Jennifer Green, Smith’s advisor in the International Academic Program, said, “Ben is pretty impressive because he is a first-year student who has already done some field work and jumped right into this new opportunity. This is the first semester a group of undergraduates has been at the Turkana Basin Institute.”

Smith’s blog continues in poetic fashion: “The sunrises and sunsets here are unlike any other . . . Once the rain started it continued throughout the day, and every living thing gave off the impression of utter dependence upon this process. Every insect, every bird, every plant and every tree was making the most of this brief moment of moisture.”

For Smith, the opportunity to study abroad was one of his reasons for applying to Stony Brook—along with the fact that an aunt and a close family friend had attended the University and participated in study abroad programs in Europe.

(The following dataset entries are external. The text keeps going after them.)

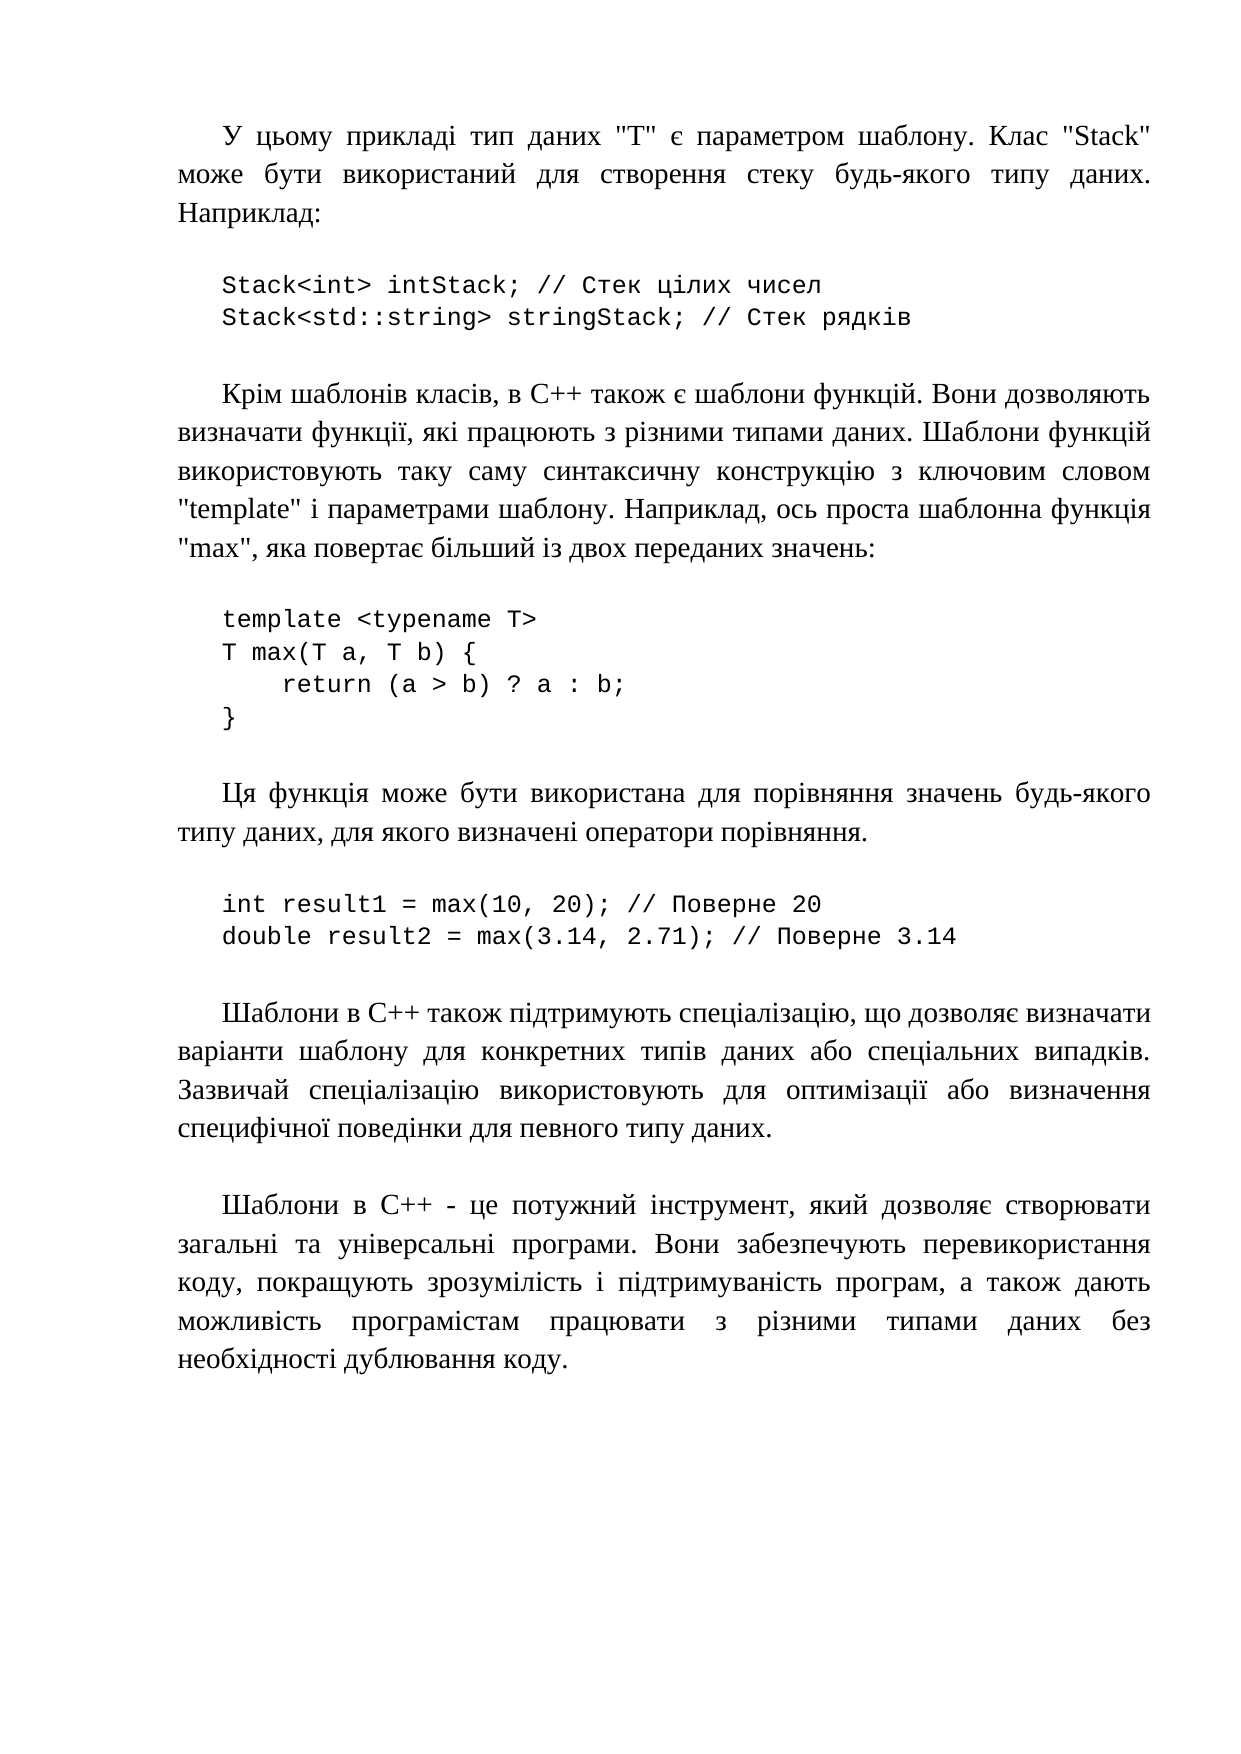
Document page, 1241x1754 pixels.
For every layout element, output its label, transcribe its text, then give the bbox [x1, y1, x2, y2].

text return (a > b) ? a : b; [177, 672, 1152, 700]
text } [177, 704, 1152, 733]
text У цьому прикладі тип даних "T" є параметром шаблону. Клас "Stack" може бути використаний для створення стеку будь-якого типу даних. Наприклад: [177, 118, 1152, 229]
text T max(T a, T b) { [177, 639, 1152, 668]
text Крім шаблонів класів, в C++ також є шаблони функцій. Вони дозволяють визначати функції, які працюють з різними типами даних. Шаблони функцій використовують таку саму синтаксичну конструкцію з ключовим словом "template" і параметрами шаблону. Наприклад, ось проста шаблонна функція "max", яка повертає більший із двох переданих значень: [177, 376, 1152, 563]
text Ця функція може бути використана для порівняння значень будь-якого типу даних, для якого визначені оператори порівняння. [177, 776, 1152, 848]
text double result2 = max(3.14, 2.71); // Поверне 3.14 [177, 924, 1152, 952]
text Stack<int> intStack; // Стек цілих чисел [177, 272, 1152, 301]
text template <typename T> [177, 607, 1152, 635]
text int result1 = max(10, 20); // Поверне 20 [177, 891, 1152, 919]
text Шаблони в C++ також підтримують спеціалізацію, що дозволяє визначати варіанти шаблону для конкретних типів даних або спеціальних випадків. Зазвичай спеціалізацію використовують для оптимізації або визначення специфічної поведінки для певного типу даних. [177, 995, 1152, 1144]
text Stack<std::string> stringStack; // Стек рядків [177, 305, 1152, 333]
text Шаблони в C++ - це потужний інструмент, який дозволяє створювати загальні та універсальні програми. Вони забезпечують перевикористання коду, покращують зрозумілість і підтримуваність програм, а також дають можливість програмістам працювати з різними типами даних без необхідності дублювання коду. [177, 1187, 1152, 1375]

Another reason was Stony Brook’s Department of Anthropology. Smith added that the department is filled with some of the best scientists in the world, particularly in the areas of primatology and physical anthropology but also in the archaeological and cultural fields. Not least among these scientists is Richard Leakey, the renowned paleoanthropologist, conservationist, and discoverer of Turkana Boy, the nearly complete Homo erectus skeleton he helped unearth in 1984.

He said he learned the most from the paleontology courses, as the topics discussed had often been discovered or taken place very close to where he and his fellow students were living in Turkana. Smith found that, no matter the course, each instructor’s intimate knowledge of what they were teaching was absolutely crucial. When learning about the earliest stone tools, it helped that their discoverer—Helene Roche, was teaching them. When learning about hominid discoveries, having the ones who have discovered more than any others (the Leakeys) there telling the students about them was an invaluable insight.

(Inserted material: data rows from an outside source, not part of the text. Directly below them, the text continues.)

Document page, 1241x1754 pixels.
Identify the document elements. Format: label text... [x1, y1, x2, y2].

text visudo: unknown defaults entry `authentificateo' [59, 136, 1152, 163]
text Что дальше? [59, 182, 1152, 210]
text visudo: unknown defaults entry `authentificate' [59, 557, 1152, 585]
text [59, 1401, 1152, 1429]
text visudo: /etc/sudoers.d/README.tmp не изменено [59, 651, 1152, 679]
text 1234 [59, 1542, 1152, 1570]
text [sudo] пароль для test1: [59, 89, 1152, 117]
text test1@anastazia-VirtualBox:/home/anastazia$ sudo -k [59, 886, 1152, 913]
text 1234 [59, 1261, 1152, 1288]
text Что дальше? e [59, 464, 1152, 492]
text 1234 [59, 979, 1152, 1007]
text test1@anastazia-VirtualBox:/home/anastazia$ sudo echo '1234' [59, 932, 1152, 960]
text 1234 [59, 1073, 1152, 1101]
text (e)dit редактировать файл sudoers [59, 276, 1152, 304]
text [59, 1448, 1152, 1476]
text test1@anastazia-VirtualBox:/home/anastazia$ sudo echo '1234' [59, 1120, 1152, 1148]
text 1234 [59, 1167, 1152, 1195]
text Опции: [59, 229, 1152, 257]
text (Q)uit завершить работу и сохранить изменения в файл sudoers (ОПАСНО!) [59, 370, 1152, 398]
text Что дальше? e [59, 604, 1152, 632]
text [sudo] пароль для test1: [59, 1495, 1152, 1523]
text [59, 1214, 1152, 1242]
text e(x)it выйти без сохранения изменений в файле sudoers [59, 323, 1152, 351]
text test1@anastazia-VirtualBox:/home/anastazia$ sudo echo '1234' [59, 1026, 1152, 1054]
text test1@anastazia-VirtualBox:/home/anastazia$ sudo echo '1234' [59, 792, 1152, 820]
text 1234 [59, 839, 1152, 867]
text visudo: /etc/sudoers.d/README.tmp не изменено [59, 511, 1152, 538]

In a course on invertebrate paleontology of the Turkana Basin, Smith learned to identify fossils. Teeth, as the most durable part of the body, are invaluable for identifying species and species change over time, he said.

“I recently discovered the buried jaw of a large herbivore,” said Smith. “Unfortunately, we weren’t able to excavate but you could see that it was either a hippo or a pig, that it was a juvenile, with its teeth still deep in the bone, and that it was enormous.”

Smith never lost sight of his good fortune to be able to study abroad in a semi-desert with little visible for miles other than sand, sparse vegetation, and what he labeled the most durable and resourceful people imaginable.

From his research station in Turkana he blogged, “And yet here we sleep in comfortable beds. Here we have no shortage of pure running water. Here we are served three solid meals a day, most of which have been the most delicious and satisfying meals I have ever had the pleasure of eating.”

Those foods included chapatti, which he described as a cross between nann (round, flat wheat bread native to South and Central Asia) and tortilla with a lot more flavor than both; ugali, a corn-based, bread-like dish; and pilau, a rice dish with goat meat and boiled potatoes. His preferred beverages were tamarind juice, Stoney Tangawizi soda (ginger beer), and Tusker beer.

After returning from his semester abroad, Smith said he experienced a bit of culture shock.

“Everything seems, at the least, slightly more than necessary,” he said of his return to the United States. “Television, billboards, concrete sidewalks, buildings, cars . . . I am comforted by the knowledge that I will return to Africa . . . this was an opportunity that I expect will influence me for the rest of my life.”